Klimaaktivisten appellieren an Berliner Politik

Kurz vor der Berliner Abgeordnetenhauswahl im September haben Klimaschützer eindringlich mehr Ehrgeiz von der Politik gefordert. Bei einer Protestaktion vor dem Landesparlament sagte die Fridays-For-Future-Aktivistin Luisa Neubauer: „Berlin könnte eine Stadt werden, die andere Städte inspiriert – oder eine Stadt, die abschreckt.”

Klimaziele 2030 laut Experten in Gefahr

Felix Creutzig von den Scientists for Future erklärte: „Die Berliner Klimaschutzziele 2030 werden nach derzeitigem Stand nicht erreicht.” Besonders der Verkehrssektor bleibe ein Sorgenkind. Aus seiner Sicht seien höhere Gebühren für den Bewohnerparkausweis, ein Ausbau des öffentlichen Nahverkehrs, Investitionen in Fahrradwege sowie eine emissionsfreie Innenstadt bis 2035 notwendig.

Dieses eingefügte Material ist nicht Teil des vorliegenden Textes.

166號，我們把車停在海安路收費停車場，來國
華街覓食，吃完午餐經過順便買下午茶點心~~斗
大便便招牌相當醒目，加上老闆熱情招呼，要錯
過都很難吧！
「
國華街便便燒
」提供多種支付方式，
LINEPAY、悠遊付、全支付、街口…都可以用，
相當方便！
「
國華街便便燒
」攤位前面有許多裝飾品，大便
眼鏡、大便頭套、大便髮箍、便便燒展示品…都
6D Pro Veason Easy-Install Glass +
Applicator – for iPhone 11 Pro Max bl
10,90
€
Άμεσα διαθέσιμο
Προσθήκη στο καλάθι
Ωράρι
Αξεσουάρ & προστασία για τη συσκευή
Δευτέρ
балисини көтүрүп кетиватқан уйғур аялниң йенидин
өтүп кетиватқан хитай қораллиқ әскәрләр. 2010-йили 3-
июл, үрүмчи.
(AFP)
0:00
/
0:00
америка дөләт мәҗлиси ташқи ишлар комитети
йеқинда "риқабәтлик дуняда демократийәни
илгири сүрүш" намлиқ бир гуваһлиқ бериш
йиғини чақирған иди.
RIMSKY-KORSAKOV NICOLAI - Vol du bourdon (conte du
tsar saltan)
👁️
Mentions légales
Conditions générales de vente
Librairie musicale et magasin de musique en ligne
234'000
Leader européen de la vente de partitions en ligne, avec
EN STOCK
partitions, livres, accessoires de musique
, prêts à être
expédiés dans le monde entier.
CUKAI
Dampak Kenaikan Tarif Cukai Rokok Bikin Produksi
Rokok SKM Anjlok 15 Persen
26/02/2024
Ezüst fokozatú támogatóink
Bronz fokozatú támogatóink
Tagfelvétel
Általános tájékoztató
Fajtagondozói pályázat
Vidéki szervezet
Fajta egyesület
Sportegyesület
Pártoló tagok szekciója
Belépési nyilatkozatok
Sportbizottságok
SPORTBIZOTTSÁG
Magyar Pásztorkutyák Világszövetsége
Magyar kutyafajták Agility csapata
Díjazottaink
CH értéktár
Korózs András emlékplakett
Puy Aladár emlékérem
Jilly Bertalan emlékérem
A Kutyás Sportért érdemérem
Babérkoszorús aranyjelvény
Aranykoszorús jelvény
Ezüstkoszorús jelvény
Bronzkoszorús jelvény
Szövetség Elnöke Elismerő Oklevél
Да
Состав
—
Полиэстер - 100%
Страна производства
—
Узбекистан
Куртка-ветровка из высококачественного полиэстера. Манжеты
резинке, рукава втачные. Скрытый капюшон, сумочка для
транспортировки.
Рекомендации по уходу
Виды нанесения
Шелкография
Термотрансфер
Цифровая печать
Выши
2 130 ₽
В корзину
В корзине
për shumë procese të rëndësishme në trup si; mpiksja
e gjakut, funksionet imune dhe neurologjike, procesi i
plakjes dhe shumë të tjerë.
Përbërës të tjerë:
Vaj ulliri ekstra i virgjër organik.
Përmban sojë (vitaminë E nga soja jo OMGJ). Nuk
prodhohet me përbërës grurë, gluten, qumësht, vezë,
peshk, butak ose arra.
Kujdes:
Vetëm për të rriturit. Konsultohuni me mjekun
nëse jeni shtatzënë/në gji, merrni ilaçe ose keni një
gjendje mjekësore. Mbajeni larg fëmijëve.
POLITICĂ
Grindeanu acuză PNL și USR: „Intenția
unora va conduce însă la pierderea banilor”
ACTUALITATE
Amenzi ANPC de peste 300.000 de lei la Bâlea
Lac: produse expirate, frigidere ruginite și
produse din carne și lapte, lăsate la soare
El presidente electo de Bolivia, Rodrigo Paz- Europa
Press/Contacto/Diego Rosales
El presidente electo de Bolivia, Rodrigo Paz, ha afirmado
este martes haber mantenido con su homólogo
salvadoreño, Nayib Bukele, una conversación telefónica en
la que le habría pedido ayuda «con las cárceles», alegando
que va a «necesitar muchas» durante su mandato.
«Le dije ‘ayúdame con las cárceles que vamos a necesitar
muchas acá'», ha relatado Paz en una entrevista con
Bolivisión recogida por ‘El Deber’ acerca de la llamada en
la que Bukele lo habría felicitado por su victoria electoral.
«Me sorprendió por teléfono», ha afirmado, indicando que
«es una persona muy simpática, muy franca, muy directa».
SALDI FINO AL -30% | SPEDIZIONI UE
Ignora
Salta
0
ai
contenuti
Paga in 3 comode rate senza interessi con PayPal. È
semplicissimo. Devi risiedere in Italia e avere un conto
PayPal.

Forderungen aus verschiedenen Bereichen

Schülerin Annkatrin Schwirten von Fridays for Future Berlin forderte nachhaltige Sanierungen von Bildungseinrichtungen sowie erneuerbare Wärme- und Energiequellen bis 2035. Jette Arndt vom Bündnis „Campus Sanieren” der Technischen Universität sprach sich dafür aus, dass Nachhaltigkeit in der Lehre verankert werden solle. Katharina de Grille von den Midwives for Future betonte: „Klimaschutz ist Gesundheitsschutz.” Sie forderte Katastrophen- und Hitzeschutzpläne, Informationskampagnen sowie mehr Forschung, da der Klimawandel und Hitze gravierende Folgen für die Gesundheit hätten.